## AIM OF THE EXERCISE:
Rewrite every line of the entries below, putting "Latin name" wherever "scientific name" appears and leaving everything else as it is.

## TASK MATERIAL:
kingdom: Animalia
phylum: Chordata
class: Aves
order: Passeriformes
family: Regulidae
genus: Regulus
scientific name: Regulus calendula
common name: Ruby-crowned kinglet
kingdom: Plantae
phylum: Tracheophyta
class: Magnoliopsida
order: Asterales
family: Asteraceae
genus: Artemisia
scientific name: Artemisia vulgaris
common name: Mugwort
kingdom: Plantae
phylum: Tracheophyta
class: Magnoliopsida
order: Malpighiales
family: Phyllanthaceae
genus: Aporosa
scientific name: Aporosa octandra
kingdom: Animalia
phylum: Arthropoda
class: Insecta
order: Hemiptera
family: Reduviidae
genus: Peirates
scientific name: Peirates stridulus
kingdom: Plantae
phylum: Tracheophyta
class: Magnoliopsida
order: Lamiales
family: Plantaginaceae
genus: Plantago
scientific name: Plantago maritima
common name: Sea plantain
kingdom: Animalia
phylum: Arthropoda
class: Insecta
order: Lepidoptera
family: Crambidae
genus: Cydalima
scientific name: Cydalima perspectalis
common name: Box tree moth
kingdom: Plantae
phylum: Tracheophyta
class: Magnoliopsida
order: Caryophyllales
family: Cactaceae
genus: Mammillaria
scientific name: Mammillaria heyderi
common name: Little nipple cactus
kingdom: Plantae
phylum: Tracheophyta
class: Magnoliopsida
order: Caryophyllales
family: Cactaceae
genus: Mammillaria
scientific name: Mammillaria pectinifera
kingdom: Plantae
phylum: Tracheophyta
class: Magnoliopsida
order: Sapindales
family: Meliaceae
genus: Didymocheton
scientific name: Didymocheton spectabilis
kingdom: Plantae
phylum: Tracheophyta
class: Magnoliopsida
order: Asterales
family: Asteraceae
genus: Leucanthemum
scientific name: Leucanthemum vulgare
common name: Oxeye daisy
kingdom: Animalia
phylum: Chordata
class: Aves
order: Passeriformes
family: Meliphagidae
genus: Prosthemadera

## RESPONSE:
kingdom: Animalia
phylum: Chordata
class: Aves
order: Passeriformes
family: Regulidae
genus: Regulus
Latin name: Regulus calendula
common name: Ruby-crowned kinglet
kingdom: Plantae
phylum: Tracheophyta
class: Magnoliopsida
order: Asterales
family: Asteraceae
genus: Artemisia
Latin name: Artemisia vulgaris
common name: Mugwort
kingdom: Plantae
phylum: Tracheophyta
class: Magnoliopsida
order: Malpighiales
family: Phyllanthaceae
genus: Aporosa
Latin name: Aporosa octandra
kingdom: Animalia
phylum: Arthropoda
class: Insecta
order: Hemiptera
family: Reduviidae
genus: Peirates
Latin name: Peirates stridulus
kingdom: Plantae
phylum: Tracheophyta
class: Magnoliopsida
order: Lamiales
family: Plantaginaceae
genus: Plantago
Latin name: Plantago maritima
common name: Sea plantain
kingdom: Animalia
phylum: Arthropoda
class: Insecta
order: Lepidoptera
family: Crambidae
genus: Cydalima
Latin name: Cydalima perspectalis
common name: Box tree moth
kingdom: Plantae
phylum: Tracheophyta
class: Magnoliopsida
order: Caryophyllales
family: Cactaceae
genus: Mammillaria
Latin name: Mammillaria heyderi
common name: Little nipple cactus
kingdom: Plantae
phylum: Tracheophyta
class: Magnoliopsida
order: Caryophyllales
family: Cactaceae
genus: Mammillaria
Latin name: Mammillaria pectinifera
kingdom: Plantae
phylum: Tracheophyta
class: Magnoliopsida
order: Sapindales
family: Meliaceae
genus: Didymocheton
Latin name: Didymocheton spectabilis
kingdom: Plantae
phylum: Tracheophyta
class: Magnoliopsida
order: Asterales
family: Asteraceae
genus: Leucanthemum
Latin name: Leucanthemum vulgare
common name: Oxeye daisy
kingdom: Animalia
phylum: Chordata
class: Aves
order: Passeriformes
family: Meliphagidae
genus: Prosthemadera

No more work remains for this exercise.